### Work to complete
Type out the lines below exactly, from the first through the line holding "In Memory of Bronson…", and include no pictures.

### Data to examine
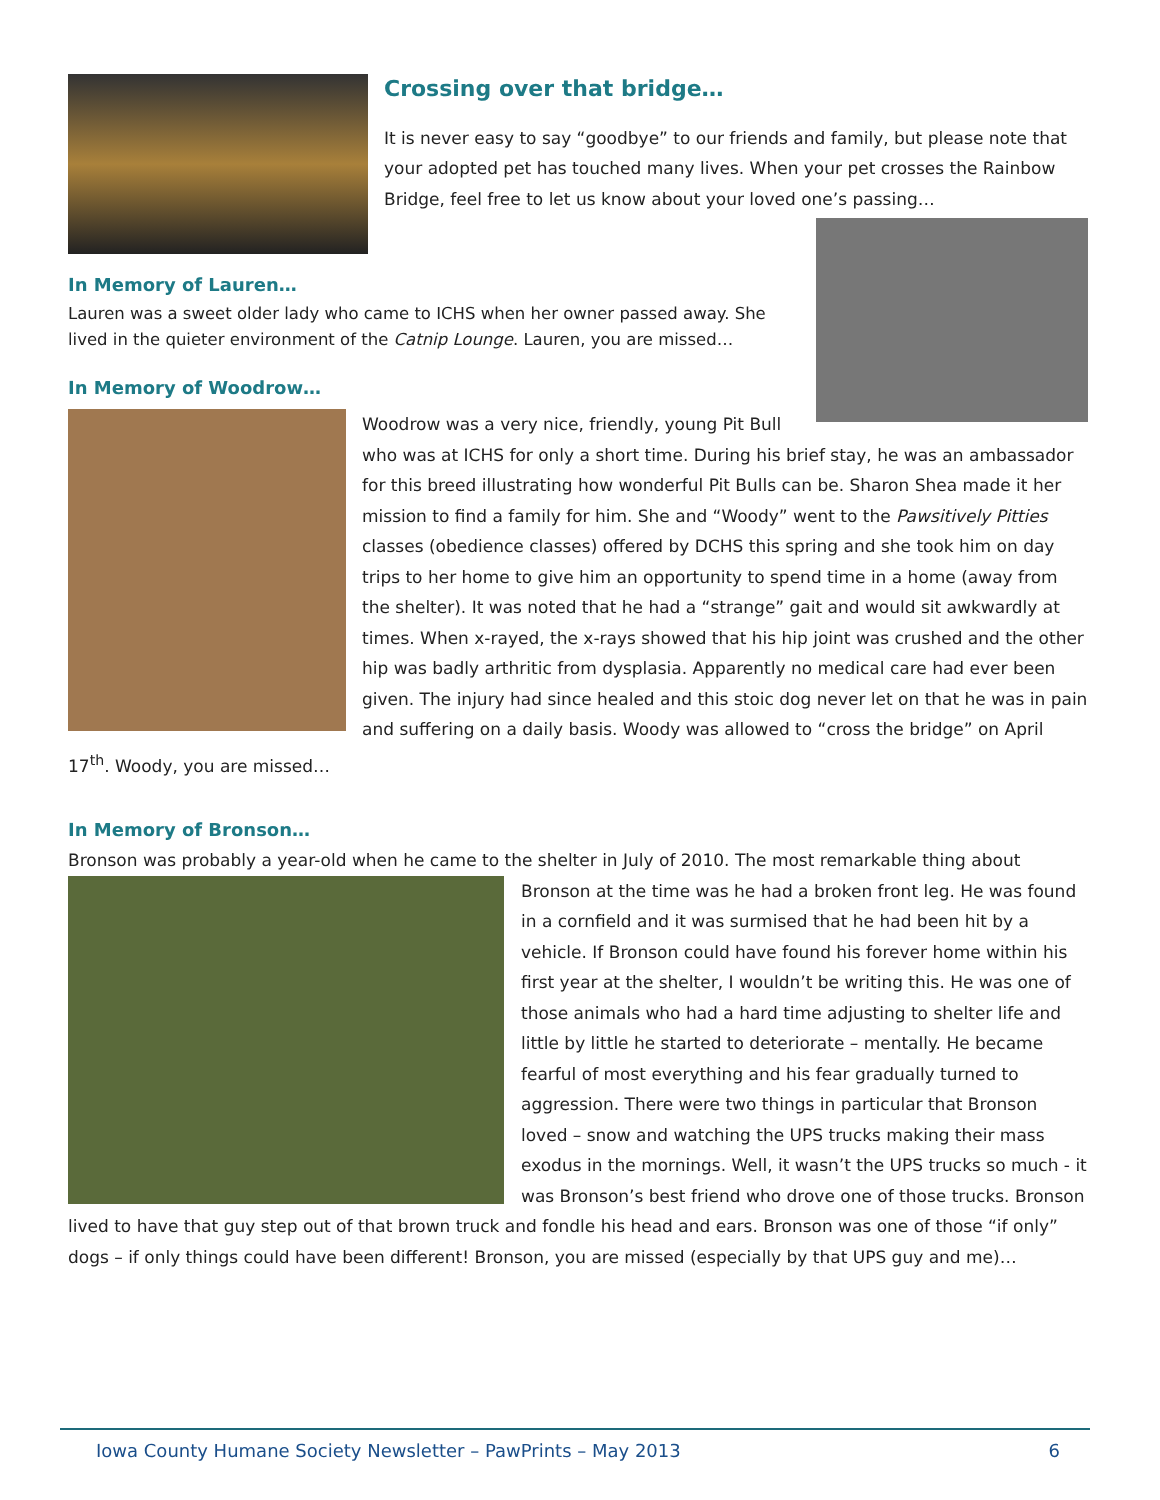Crossing over that bridge…
It is never easy to say “goodbye” to our friends and family, but please note that your adopted pet has touched many lives. When your pet crosses the Rainbow Bridge, feel free to let us know about your loved one’s passing…
In Memory of Lauren…
Lauren was a sweet older lady who came to ICHS when her owner passed away. She lived in the quieter environment of the Catnip Lounge. Lauren, you are missed…
In Memory of Woodrow…
Woodrow was a very nice, friendly, young Pit Bull who was at ICHS for only a short time. During his brief stay, he was an ambassador for this breed illustrating how wonderful Pit Bulls can be. Sharon Shea made it her mission to find a family for him. She and “Woody” went to the Pawsitively Pitties classes (obedience classes) offered by DCHS this spring and she took him on day trips to her home to give him an opportunity to spend time in a home (away from the shelter). It was noted that he had a “strange” gait and would sit awkwardly at times. When x-rayed, the x-rays showed that his hip joint was crushed and the other hip was badly arthritic from dysplasia. Apparently no medical care had ever been given. The injury had since healed and this stoic dog never let on that he was in pain and suffering on a daily basis. Woody was allowed to “cross the bridge” on April 17<sup>th</sup>. Woody, you are missed…
In Memory of Bronson…
Bronson was probably a year-old when he came to the shelter in July of 2010. The most remarkable thing about
Bronson at the time was he had a broken front leg. He was found in a cornfield and it was surmised that he had been hit by a vehicle. If Bronson could have found his forever home within his first year at the shelter, I wouldn’t be writing this. He was one of those animals who had a hard time adjusting to shelter life and little by little he started to deteriorate – mentally. He became fearful of most everything and his fear gradually turned to aggression. There were two things in particular that Bronson loved – snow and watching the UPS trucks making their mass exodus in the mornings. Well, it wasn’t the UPS trucks so much - it was Bronson’s best friend who drove one of those trucks. Bronson lived to have that guy step out of that brown truck and fondle his head and ears. Bronson was one of those “if only” dogs – if only things could have been different! Bronson, you are missed (especially by that UPS guy and me)…
Iowa County Humane Society Newsletter – PawPrints – May 2013 6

### Written answer
Crossing over that bridge…
It is never easy to say “goodbye” to our friends and family, but please note that your adopted pet has touched many lives. When your pet crosses the Rainbow Bridge, feel free to let us know about your loved one’s passing…
In Memory of Lauren…
Lauren was a sweet older lady who came to ICHS when her owner passed away. She lived in the quieter environment of the Catnip Lounge. Lauren, you are missed…
In Memory of Woodrow…
Woodrow was a very nice, friendly, young Pit Bull who was at ICHS for only a short time. During his brief stay, he was an ambassador for this breed illustrating how wonderful Pit Bulls can be. Sharon Shea made it her mission to find a family for him. She and “Woody” went to the Pawsitively Pitties classes (obedience classes) offered by DCHS this spring and she took him on day trips to her home to give him an opportunity to spend time in a home (away from the shelter). It was noted that he had a “strange” gait and would sit awkwardly at times. When x-rayed, the x-rays showed that his hip joint was crushed and the other hip was badly arthritic from dysplasia. Apparently no medical care had ever been given. The injury had since healed and this stoic dog never let on that he was in pain and suffering on a daily basis. Woody was allowed to “cross the bridge” on April 17<sup>th</sup>. Woody, you are missed…
In Memory of Bronson…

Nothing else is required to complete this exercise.